On Monday, I went to my local wildlife garden to check on dragonflies and damselflies. There were only Azure damselflies,
Coenagrion puella. The Azure Damselfly is a common species, frequent in small ponds. Males are blue and black and females greenish and black. It can be distinguished from the Common Blue Damselfly by a forward pointing sput on the sides of the thorax.

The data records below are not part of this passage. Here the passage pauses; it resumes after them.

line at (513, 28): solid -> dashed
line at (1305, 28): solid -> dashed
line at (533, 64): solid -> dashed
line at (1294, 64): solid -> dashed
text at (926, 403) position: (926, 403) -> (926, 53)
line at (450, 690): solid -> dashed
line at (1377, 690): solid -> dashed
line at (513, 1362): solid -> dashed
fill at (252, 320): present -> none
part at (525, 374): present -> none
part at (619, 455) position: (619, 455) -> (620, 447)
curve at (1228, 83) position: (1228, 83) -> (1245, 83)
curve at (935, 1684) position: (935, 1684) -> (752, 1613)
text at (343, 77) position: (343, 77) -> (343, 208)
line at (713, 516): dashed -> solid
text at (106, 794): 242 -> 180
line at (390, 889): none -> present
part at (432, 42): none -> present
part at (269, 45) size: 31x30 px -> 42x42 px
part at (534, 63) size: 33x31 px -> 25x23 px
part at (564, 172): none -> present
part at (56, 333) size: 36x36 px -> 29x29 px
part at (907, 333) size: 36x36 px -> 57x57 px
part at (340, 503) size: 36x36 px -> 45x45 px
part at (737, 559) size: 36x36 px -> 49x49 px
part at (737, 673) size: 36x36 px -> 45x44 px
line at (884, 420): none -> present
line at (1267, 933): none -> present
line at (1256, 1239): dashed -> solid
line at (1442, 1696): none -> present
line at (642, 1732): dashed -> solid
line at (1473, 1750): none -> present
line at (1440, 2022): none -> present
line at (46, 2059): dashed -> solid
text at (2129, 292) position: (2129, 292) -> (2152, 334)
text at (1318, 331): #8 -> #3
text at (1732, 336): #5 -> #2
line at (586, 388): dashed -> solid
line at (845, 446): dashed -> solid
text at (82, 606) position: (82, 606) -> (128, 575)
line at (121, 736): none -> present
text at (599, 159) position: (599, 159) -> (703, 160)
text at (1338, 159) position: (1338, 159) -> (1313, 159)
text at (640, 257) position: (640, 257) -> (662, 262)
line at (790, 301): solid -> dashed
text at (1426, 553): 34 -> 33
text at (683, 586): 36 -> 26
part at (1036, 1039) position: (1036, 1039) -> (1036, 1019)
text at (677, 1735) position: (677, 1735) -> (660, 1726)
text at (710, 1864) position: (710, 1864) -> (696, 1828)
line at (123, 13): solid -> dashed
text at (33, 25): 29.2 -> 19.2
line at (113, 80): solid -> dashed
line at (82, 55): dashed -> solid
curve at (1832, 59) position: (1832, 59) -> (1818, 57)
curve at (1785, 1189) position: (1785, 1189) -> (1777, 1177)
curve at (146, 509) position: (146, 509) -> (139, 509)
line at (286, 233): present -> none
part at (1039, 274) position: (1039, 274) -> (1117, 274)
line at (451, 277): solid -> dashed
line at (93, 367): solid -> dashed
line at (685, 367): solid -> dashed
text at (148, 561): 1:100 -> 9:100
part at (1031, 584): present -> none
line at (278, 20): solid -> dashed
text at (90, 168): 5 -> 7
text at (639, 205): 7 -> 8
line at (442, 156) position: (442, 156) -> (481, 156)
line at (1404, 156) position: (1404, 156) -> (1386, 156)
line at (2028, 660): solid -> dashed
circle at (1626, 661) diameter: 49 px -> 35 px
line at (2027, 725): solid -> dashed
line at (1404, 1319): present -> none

I walked around the pond and counted three mating pairs in tandem, and many individuals, including two teneral ones - just emerged and still not showing their full colour. The females were egg laying, with the males clinging to their thorax, guarding them as they lay from the attentions of other males. The females insert their eggs into stems of submerged aquatic plants. Females can lay over 4,000 eggs in their lifetime. I noticed that the pairs were not randomly assorted around the pond, but tended to gather in the same spot (top shot). Indeed, ingenious field experiments by A Martens showed that this species form aggregations to oviposit, the pairs particularly attracted to the vertical posture of the male in a tandem. Pinned models of a male in vertical position attracted tandems, but pinned models of females did not. Two model tandems were more attractive to pairs than single tandems, which will start an aggregation.
An adult male resting.
A teneral male, recently emerged.
Two pairs egg laying.
The exuviae of three damselflies still stuck to the stem of a plant.